What to do
Your task is to find every line of the data that holds the string "правильно" and copy it.
%%
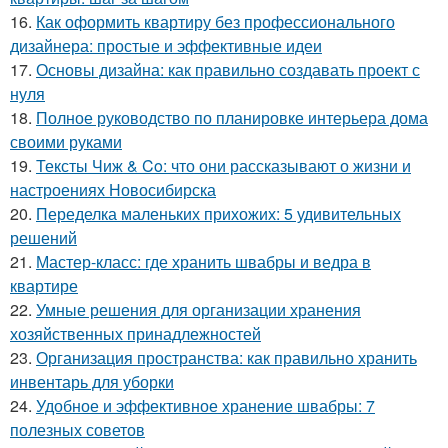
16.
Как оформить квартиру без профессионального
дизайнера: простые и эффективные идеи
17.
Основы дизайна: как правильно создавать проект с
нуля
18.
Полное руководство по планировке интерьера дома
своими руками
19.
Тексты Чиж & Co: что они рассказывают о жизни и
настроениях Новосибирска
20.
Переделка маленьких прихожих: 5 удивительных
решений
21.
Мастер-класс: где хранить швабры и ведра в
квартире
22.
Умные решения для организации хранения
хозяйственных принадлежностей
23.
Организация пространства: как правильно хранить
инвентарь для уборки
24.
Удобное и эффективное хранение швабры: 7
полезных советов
%%
%%
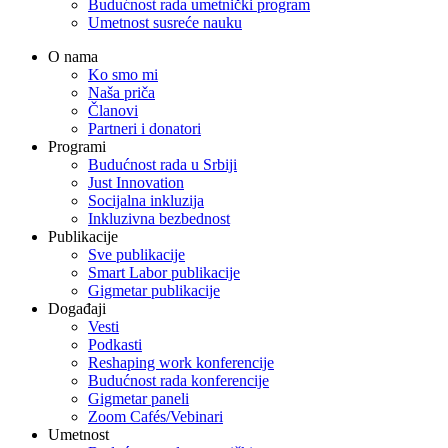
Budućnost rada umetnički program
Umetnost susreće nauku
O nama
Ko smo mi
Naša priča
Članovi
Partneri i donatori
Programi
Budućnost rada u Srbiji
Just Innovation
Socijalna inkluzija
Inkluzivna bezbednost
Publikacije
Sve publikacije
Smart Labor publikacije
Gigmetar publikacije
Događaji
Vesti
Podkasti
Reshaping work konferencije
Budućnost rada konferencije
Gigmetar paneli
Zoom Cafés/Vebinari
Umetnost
%%
%%
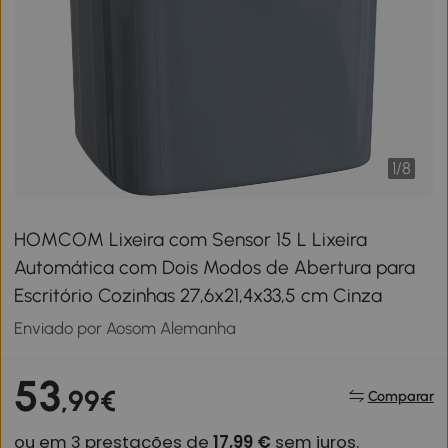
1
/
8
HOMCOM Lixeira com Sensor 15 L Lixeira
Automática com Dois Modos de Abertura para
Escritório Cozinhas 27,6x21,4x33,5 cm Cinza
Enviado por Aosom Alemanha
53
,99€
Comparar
%%
Output for this exercise
Основы дизайна: как правильно создавать проект с
Организация пространства: как правильно хранить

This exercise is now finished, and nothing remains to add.